Siamo così a determinare che la variabile più rilevante nello specifico è quella della filtrazione, una discriminante di primissimo piano. Ambienti in cui sono applicati sistemi di filtrazione avanzati anche se ormai “comuni” come quelli elettrostatici hanno caratteristiche tecniche di maggiore “affidabilità”, ma apriamo anche il campo ad un altro terreno, cioè quello manutentivo. La pulizia dei filtri è di per sé un’operazione necessaria in qualsiasi sistema di controllo della ventilazione, ma ancor di più in questi, destinati appunto alla rimozione di elementi di danno ambientale e igienico.
Qui subentra un principio progettuale dello specifico prodotto, cappa o controsoffitto che sia: al di là della scelta pressoché obbligatoria di materiali in grado di non essere intaccati dalle fumane, essi devono essere concepiti secondo principi ergonomici e di usabilità massimi, per rendere accessibili gli elementi costitutivi (in particolare appunto i filtri, ma non solo) e configurare la migliore facilità di manutenzione possibile. Ma in questo l’industria è sicuramente capace, grazie anche alla modularizzazione degli elementi, di fornire un supporto utile a progettisti e installatori.
La domanda che sorge però spontanea è relativa al livello di consapevolezza che si ha in sede progettuale, installativa, di utilizzo e manutenzione di queste problematiche sicuramente rilevanti in sede teorica e di prodotto, ma – come spesso accade – non così scontate sul campo.

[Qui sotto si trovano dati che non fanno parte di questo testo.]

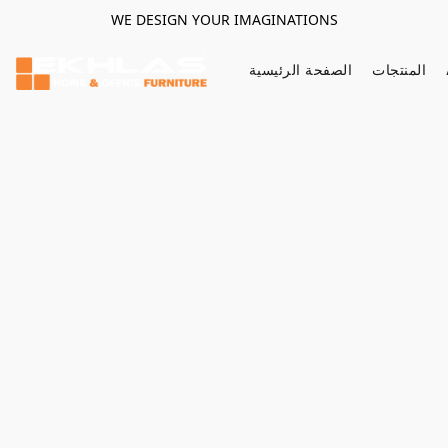
WE DESIGN YOUR IMAGINATIONS
المنتجات
الصفحة الرئيسية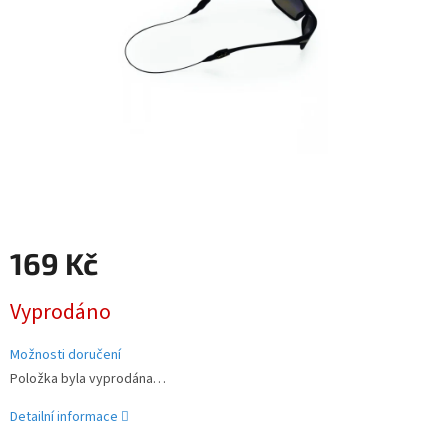
169 Kč
Měrná
Vyprodáno
cena:
Možnosti doručení
Položka byla vyprodána…
Detailní informace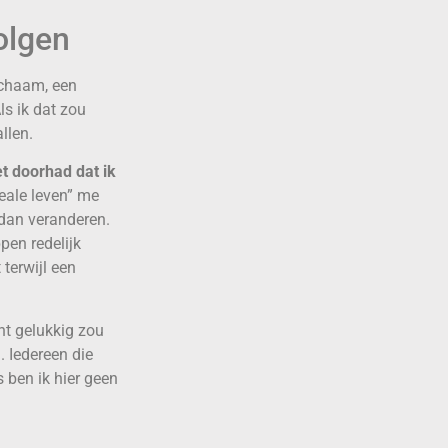
olgen
lichaam, een
ls ik dat zou
llen.
et doorhad dat ik
deale leven” me
 dan veranderen.
pen redelijk
 terwijl een
cht gelukkig zou
. Iedereen die
s ben ik hier geen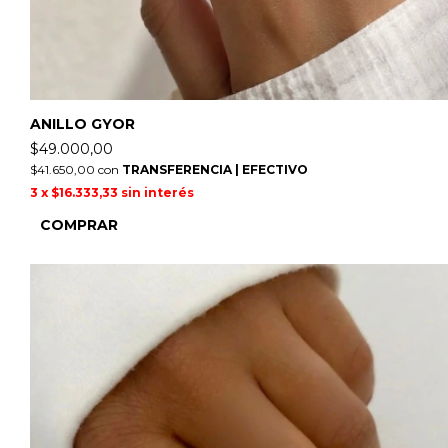
ANILLO GYOR
$49.000,00
$41.650,00
con
TRANSFERENCIA | EFECTIVO
3
x
$16.333,33
sin interés
COMPRAR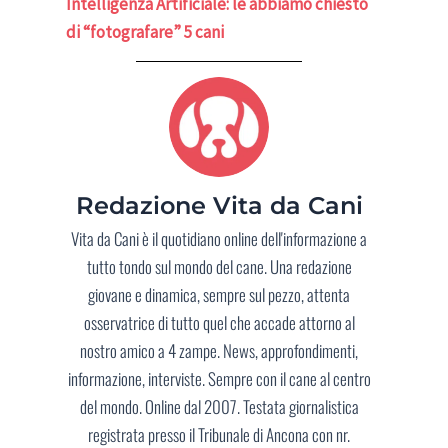
Intelligenza Artificiale: le abbiamo chiesto
di “fotografare” 5 cani
Redazione Vita da Cani
Vita da Cani è il quotidiano online dell'informazione a
tutto tondo sul mondo del cane. Una redazione
giovane e dinamica, sempre sul pezzo, attenta
osservatrice di tutto quel che accade attorno al
nostro amico a 4 zampe. News, approfondimenti,
informazione, interviste. Sempre con il cane al centro
del mondo. Online dal 2007. Testata giornalistica
registrata presso il Tribunale di Ancona con nr.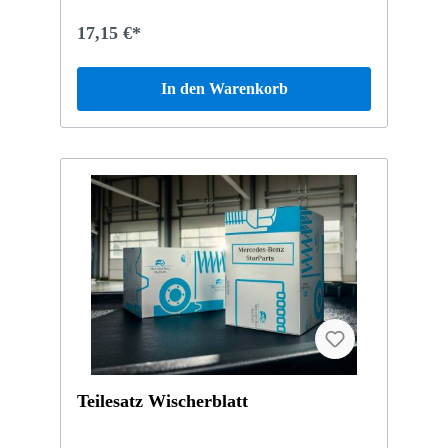
17,15 €*
In den Warenkorb
Teilesatz Wischerblatt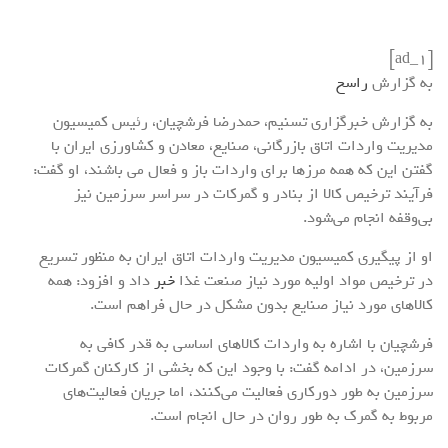
[ad_1]
به گزارش
راسخ
به گزارش خبرگزاری تسنیم، حمدرضا فرشچیان، رئیس کمیسیون
مدیریت واردات اتاق بازرگانی، صنایع، معادن و کشاورزی ایران با
گفتن این که همه مرزها برای واردات باز و فعال می باشند، او گفت:
فرآیند ترخیص کالا از بنادر و گمرکات در سراسر سرزمین نیز
بی‌وقفه انجام می‌شود.
او از پیگیری کمیسیون مدیریت واردات اتاق ایران به منظور تسریع
در ترخیص مواد اولیه مورد نیاز صنعت غذا
خبر
داد و افزود: همه
کالاهای مورد نیاز صنایع بدون مشکل در حال فراهم است.
فرشچیان با اشاره به واردات کالاهای اساسی به قدر کافی به
سرزمین، در ادامه گفت: با وجود این که بخشی از کارکنان گمرکات
سرزمین به طور دورکاری فعالیت می‌کنند، اما جریان فعالیت‌های
مربوط به گمرک به طور روان در حال انجام است.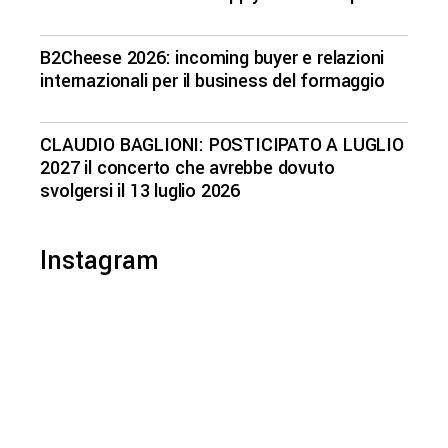
B2Cheese 2026: incoming buyer e relazioni
internazionali per il business del formaggio
CLAUDIO BAGLIONI: POSTICIPATO A LUGLIO
2027 il concerto che avrebbe dovuto
svolgersi il 13 luglio 2026
Instagram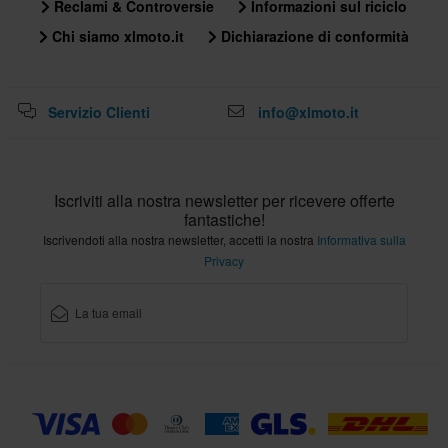
Reclami & Controversie
Informazioni sul riciclo
Chi siamo xlmoto.it
Dichiarazione di conformità
Servizio Clienti
info@xlmoto.it
Iscriviti alla nostra newsletter per ricevere offerte
fantastiche!
Iscrivendoti alla nostra newsletter, accetti la nostra
Informativa sulla
Privacy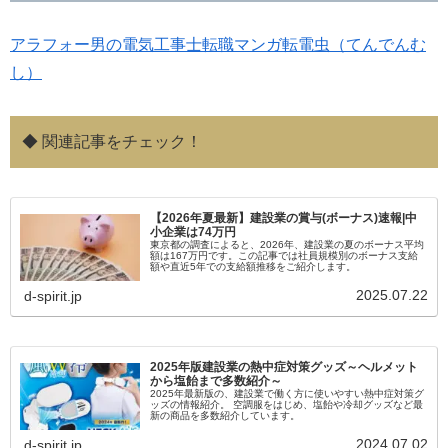
アラフォー男の電気工事士転職マンガ転電虫（てんでんむ
し）
◆ 関連記事をチェック！
【2026年夏最新】建設業の賞与(ボーナス)速報|中
小企業は74万円
東京都の調査によると、2026年、建設業の夏のボーナス平均
額は167万円です。この記事では社員規模別のボーナス支給
額や直近5年での支給額推移をご紹介します。
2025.07.22
d-spirit.jp
2025年版建設業の熱中症対策グッズ～ヘルメット
から塩飴まで多数紹介～
2025年最新版の、建設業で働く方に使いやすい熱中症対策グ
ッズの情報紹介。 空調服をはじめ、塩飴や冷却グッズなど最
新の商品を多数紹介しています。
2024.07.02
d-spirit.jp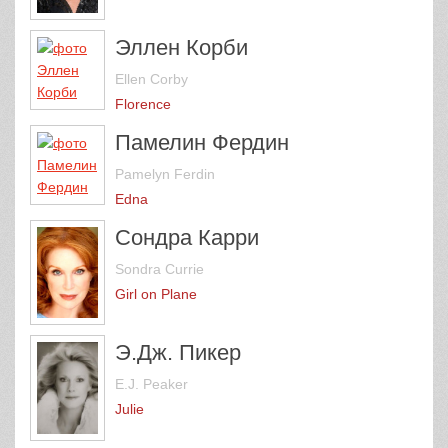
Эллен Корби
Ellen Corby
Florence
Памелин Фердин
Pamelyn Ferdin
Edna
Сондра Карри
Sondra Currie
Girl on Plane
Э.Дж. Пикер
E.J. Peaker
Julie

“Il problema è duplice: diciamo che è intrinseco ed estrinseco al prodotto – ci dice Alessio Decina, progettista in Giubilesi & Associati – l’innovazione tecnologica è stata possente sul fronte dei motori di aspirazione, dei sistemi di filtraggio, mentre ha pressoché ignorato aspetti come quelli dell’ergonomia che fanno del prodotto cappa un prodotto usabile e manutenibile facilmente. Una questione non da poco, perché frequente pulizia e frequente manutenzione sono due elementi qualificanti di una cappa aspirante che funziona in modo efficace ed efficiente. C’è ancora molto da fare su questo fronte, per evitare soprattutto che si cada nell’equivoco che una buona cappa ben installata sia la soluzione al problema delle fumane.”
Ma la tecnologia ha fatto passi comunque importanti, in particolare nella filtrazione.
“E qui arriviamo alla dimensione “estrinseca” del problema, che è tutt’altro che banale: la tecnologia ha prodotto soluzioni come filtri a carboni diventati ormai un default, filtri all’ozono, più costosi ma anche più efficaci, ma ancora una volta è successa una cosa che ci dice che la cappa viene vista spesso come un elettrodomestico, che una volta installato deve funzionare per sempre. I filtri a carboni attivi sono il classico esempio: impianti con filtri di questo tipo sono meno costosi di altri dotati di sistemi di filtrazione diversi, ma spesso vengono scelti per il loro minor costo iniziale senza contare quanti cambi filtro e quindi quali costi sono necessari per mantenere il sistema filtrante in condizioni di funzionamento corretto.”